Consider the system of equations
$kx+(c-1)y+z=2$
$cx+(k+1)y+kz=4$
$x+cy+z=1$

Then correct statement is/are

• A. If $c=1$, then the system will be inconsistent.
• B. If $c=1$, then the may have infinite solutions.
• C. If $k=2\cos \frac{\pi }{5}$ then the system will be inconsistent.
• D. The system can never possess infinite solutions.

Answer 1

Answer: (B), (C)

If $k=2\cos \frac{\pi }{5}$ then the system will be inconsistent.

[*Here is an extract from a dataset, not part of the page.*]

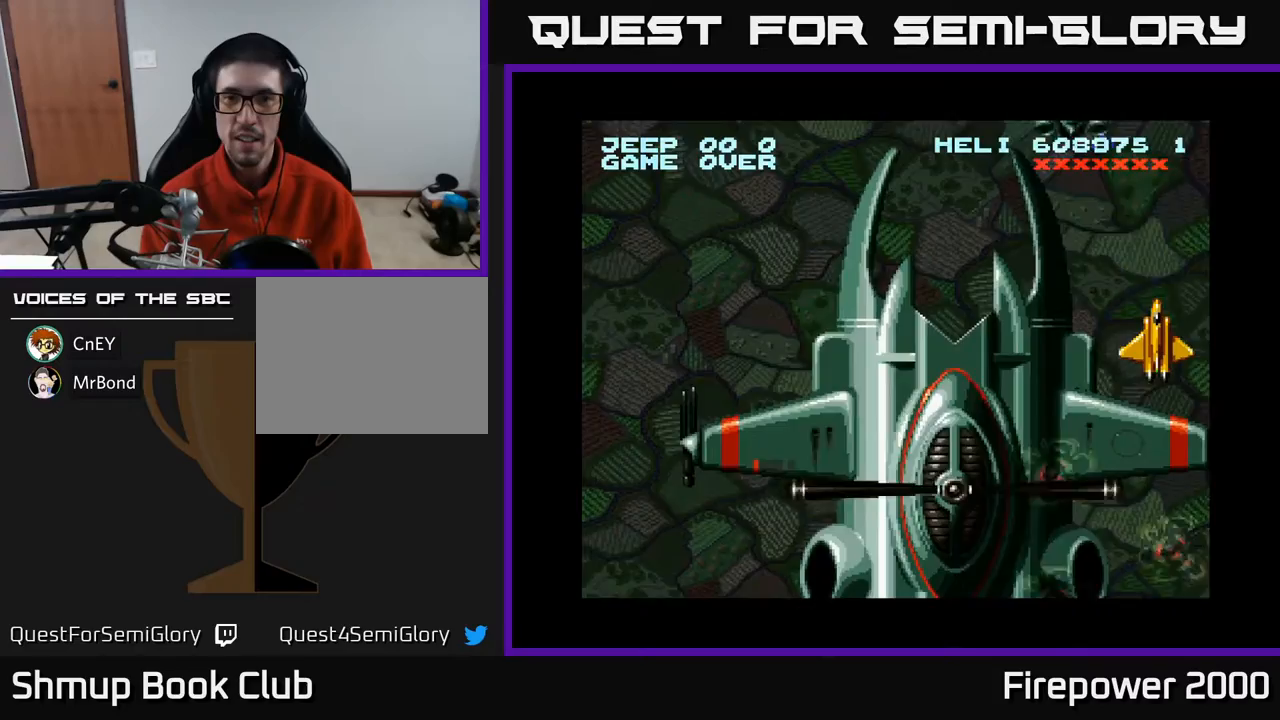
{"buttons": ["A", "DPAD_DOWN", "DPAD_RIGHT"], "events": [[167, "DPAD_DOWN", "down"], [400, "DPAD_RIGHT", "down"]]}
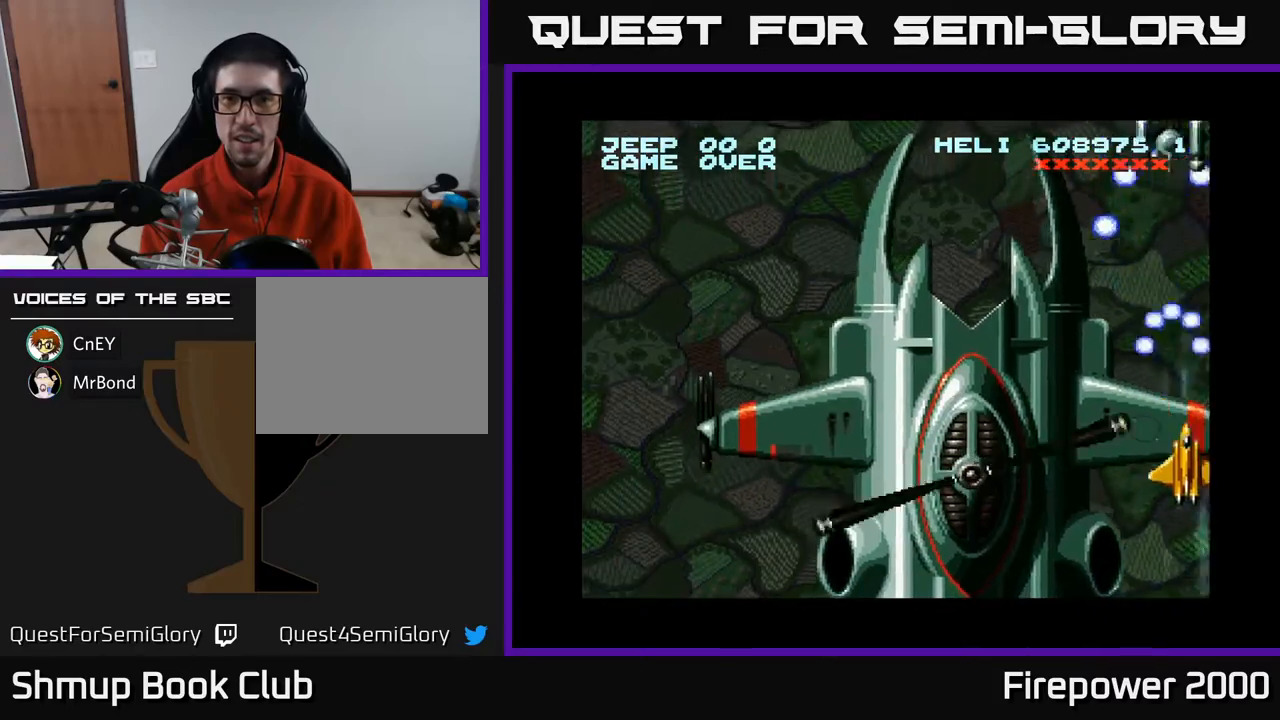
{"buttons": ["A"], "events": [[433, "DPAD_RIGHT", "up"], [467, "DPAD_DOWN", "up"]]}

$\Delta =\left|\begin{array}{ccc}k& c-1& 1\\ c& k+1& k\\ 1& c& 1\end{array}\right|=k\left(\right(k+1)-ck)-(c-1)(c-k)+(c^2-(k+1\left)\right)$
$=(1-c)k^2+(c-1)k+(c-1)$
$=(1-c)(k^2-k-1)$
If $\Delta =0\Rightarrow c=1ork=\frac{1\pm \sqrt{1+4}}{2}\Rightarrow k=\frac{1\pm \sqrt{5}}{2}k=\frac{1+\sqrt{5}}{2}=2cos\frac{\pi }{5}$
${\Delta }_1=\left|\begin{array}{ccc}2& c-1& 1\\ 4& k+1& k\\ 1& c& 1\end{array}\right|=2(k+1-ck)-(c-1)(4-k)+1(4c-k-1)$
$=2k+2-2ck-4c+ck+4-k+4c-k-1=-ck+5$
For c =1 and infinitely many solutions,
${\Delta }_1=0\Rightarrow (5-k)=0\Rightarrow k=5$

${\Delta }_2=\left|\begin{array}{ccc}k& 2& 1\\ c& 4& k\\ 1& 1& 1\end{array}\right|=k(4-k)-2(c-k)+1(c-4)$
$=4k-k^2-2c+2k+c-4$
$=(-k^2+6k-c-4)$
For c =1 and infinitely many solutions,
${\Delta }_2=0\Rightarrow -(k^2-6k+5)=0\Rightarrow k=1or5$
${\Delta }_3=\left|\begin{array}{ccc}k& c-1& 2\\ c& k+1& 4\\ 1& c& 1\end{array}\right|=k(k+1-4c)-(c-1)(c-4)+2(c^2-k-1)=k^2+k-4ck-c^2+4c+c-4+2c^2-2k-2=k^2+c^2-4ck-k+5c-6$
For c =1 and infinitely many solutions,
${\Delta }_3=0\Rightarrow k^2-5k=0\Rightarrow k=0or5$
For c = 1 and k = 5, we have
${\Delta }_1,{\Delta }_2,{\Delta }_3=0$
Therefore, the given system of equations can have infinitely many solutions for c = 1 and k =5.
$Ifk=2cos\frac{\pi }{5}$
${\Delta }_1,{\Delta }_2,{\Delta }_3$ are not simultaneously zero for any value c, so the system will be inconsistent.